■ Fragmento del documento ■
○ ○ ○ ○

Justicia estructurada para la impunidad
Los recientes acontecimientos vinculados con la aplicación de la justicia ratifican lo que todo mundo sabemos en Honduras: no tenemos un sistema de justicia, sino un sistema estructurado para aplicar a rajatabla el contenido de la ley a quienes están en estado de indefensión y para interpretar esos mismos contenidos con la mayor benevolencia a quienes se sitúan en condiciones de poder político, económico o criminal.
En esto abundan los ejemplos, cada uno puede contar historias reales sobre la aplicación de la justicia. En no pocas ocasiones se ha sabido de personas que son capturadas cortando un tallo de guineos en una de las fincas bananeras, la policía la captura, la muestra en medios de comunicación con el cuerpo del delito y pasa a una de las cárceles hondureñas en donde pasará recluida por muchos años porque no existe proceso judicial que le dé seguimiento.

○ ○ ○ ○

■ Material de estudio ■
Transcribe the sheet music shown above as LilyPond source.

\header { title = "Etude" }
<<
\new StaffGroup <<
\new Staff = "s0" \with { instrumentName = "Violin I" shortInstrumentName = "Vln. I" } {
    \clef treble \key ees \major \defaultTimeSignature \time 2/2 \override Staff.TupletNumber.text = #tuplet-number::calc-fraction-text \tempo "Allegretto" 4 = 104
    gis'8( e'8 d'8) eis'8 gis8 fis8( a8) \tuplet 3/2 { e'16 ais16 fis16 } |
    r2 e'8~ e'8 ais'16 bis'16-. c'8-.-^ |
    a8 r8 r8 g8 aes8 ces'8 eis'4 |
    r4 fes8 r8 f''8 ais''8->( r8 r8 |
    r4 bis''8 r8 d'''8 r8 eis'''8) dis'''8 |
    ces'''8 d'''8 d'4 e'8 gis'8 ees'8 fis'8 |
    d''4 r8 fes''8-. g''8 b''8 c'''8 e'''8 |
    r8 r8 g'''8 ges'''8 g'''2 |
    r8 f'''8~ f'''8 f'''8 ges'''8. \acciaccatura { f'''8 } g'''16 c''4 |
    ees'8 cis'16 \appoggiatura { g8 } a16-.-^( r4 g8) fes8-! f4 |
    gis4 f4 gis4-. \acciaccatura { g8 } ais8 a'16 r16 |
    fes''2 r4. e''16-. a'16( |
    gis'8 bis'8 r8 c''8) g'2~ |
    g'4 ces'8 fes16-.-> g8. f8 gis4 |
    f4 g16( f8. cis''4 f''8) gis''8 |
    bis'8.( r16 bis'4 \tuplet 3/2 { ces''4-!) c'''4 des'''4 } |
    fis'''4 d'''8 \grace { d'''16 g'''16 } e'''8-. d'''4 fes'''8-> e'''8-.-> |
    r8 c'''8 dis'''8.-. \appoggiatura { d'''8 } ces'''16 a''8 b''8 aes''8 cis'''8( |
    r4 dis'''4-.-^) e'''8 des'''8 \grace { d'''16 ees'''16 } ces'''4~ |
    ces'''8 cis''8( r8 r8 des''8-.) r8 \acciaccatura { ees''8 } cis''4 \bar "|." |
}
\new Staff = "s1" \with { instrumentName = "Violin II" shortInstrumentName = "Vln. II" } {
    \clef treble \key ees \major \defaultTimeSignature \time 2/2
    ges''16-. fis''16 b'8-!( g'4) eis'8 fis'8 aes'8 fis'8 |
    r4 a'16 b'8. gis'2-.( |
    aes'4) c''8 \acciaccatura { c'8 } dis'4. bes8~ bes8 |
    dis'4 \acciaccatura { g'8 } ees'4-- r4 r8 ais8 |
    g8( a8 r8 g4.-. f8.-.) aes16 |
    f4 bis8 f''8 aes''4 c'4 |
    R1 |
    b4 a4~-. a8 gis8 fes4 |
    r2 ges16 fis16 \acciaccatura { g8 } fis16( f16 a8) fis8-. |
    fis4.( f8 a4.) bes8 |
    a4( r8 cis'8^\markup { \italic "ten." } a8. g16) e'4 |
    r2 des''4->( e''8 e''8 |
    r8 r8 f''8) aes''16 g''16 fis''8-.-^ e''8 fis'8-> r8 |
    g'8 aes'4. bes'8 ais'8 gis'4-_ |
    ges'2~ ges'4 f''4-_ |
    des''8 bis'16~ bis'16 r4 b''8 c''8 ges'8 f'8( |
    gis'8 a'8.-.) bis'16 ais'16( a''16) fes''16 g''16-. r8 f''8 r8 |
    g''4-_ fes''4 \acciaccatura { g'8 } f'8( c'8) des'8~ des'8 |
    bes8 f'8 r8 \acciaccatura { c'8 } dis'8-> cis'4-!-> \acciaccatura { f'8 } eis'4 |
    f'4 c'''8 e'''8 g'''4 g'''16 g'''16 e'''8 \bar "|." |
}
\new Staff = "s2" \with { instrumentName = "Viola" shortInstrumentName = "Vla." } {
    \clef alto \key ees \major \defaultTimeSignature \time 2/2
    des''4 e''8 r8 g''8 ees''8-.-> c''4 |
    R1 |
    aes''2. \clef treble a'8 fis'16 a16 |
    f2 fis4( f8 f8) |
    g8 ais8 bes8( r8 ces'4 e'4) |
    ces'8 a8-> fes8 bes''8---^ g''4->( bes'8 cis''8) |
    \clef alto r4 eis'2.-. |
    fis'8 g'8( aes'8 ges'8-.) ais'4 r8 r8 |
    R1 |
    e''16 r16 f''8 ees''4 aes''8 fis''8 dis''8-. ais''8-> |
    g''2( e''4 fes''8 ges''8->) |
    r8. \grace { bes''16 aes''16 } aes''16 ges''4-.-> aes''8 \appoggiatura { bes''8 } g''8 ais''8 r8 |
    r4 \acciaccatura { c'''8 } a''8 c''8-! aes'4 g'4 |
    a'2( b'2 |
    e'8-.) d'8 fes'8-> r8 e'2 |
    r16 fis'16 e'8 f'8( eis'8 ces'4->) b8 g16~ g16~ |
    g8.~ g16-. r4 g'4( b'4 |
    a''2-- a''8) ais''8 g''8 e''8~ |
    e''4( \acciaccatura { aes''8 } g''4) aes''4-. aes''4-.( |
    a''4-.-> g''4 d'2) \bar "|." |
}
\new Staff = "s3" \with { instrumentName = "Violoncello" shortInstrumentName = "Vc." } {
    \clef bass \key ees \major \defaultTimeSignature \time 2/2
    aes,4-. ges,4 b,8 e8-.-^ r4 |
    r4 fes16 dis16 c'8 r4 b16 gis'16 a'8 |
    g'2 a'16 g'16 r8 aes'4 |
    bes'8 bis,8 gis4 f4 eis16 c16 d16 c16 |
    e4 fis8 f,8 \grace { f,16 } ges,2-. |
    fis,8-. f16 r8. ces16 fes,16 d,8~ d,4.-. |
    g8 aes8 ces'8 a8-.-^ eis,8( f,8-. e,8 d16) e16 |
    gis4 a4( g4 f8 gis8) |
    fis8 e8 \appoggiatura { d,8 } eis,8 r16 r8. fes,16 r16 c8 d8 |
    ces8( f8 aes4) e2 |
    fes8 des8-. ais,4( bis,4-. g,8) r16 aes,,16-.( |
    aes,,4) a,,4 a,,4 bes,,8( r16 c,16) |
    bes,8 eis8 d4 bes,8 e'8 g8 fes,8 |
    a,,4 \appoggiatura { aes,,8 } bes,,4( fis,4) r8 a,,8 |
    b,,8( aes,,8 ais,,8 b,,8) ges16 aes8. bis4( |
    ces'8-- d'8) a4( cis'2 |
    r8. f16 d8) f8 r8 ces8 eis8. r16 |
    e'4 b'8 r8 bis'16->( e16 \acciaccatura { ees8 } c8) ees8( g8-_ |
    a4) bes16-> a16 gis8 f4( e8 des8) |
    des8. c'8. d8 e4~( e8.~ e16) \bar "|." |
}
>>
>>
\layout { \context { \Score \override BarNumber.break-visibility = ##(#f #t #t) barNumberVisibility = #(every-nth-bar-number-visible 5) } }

○ ○ ○ ○

■ Tareas ■
1: Reproduce el fragmento del documento desde «Justicia estructurada para» hasta «económico o criminal.», ambos incluidos.
2: De acuerdo con el fragmento del documento, explica en una a tres oraciones por qué la persona capturada cortando un tallo de guineos pasa recluida por muchos años.
El listado no interviene en nada de esto.

■ Respuestas ■
1:
Justicia estructurada para la impunidad
Los recientes acontecimientos vinculados con la aplicación de la justicia ratifican lo que todo mundo sabemos en Honduras: no tenemos un sistema de justicia, sino un sistema estructurado para aplicar a rajatabla el contenido de la ley a quienes están en estado de indefensión y para interpretar esos mismos contenidos con la mayor benevolencia a quienes se sitúan en condiciones de poder político, económico o criminal.

2: Pasa recluida por muchos años en una cárcel hondureña porque no existe proceso judicial que le dé seguimiento.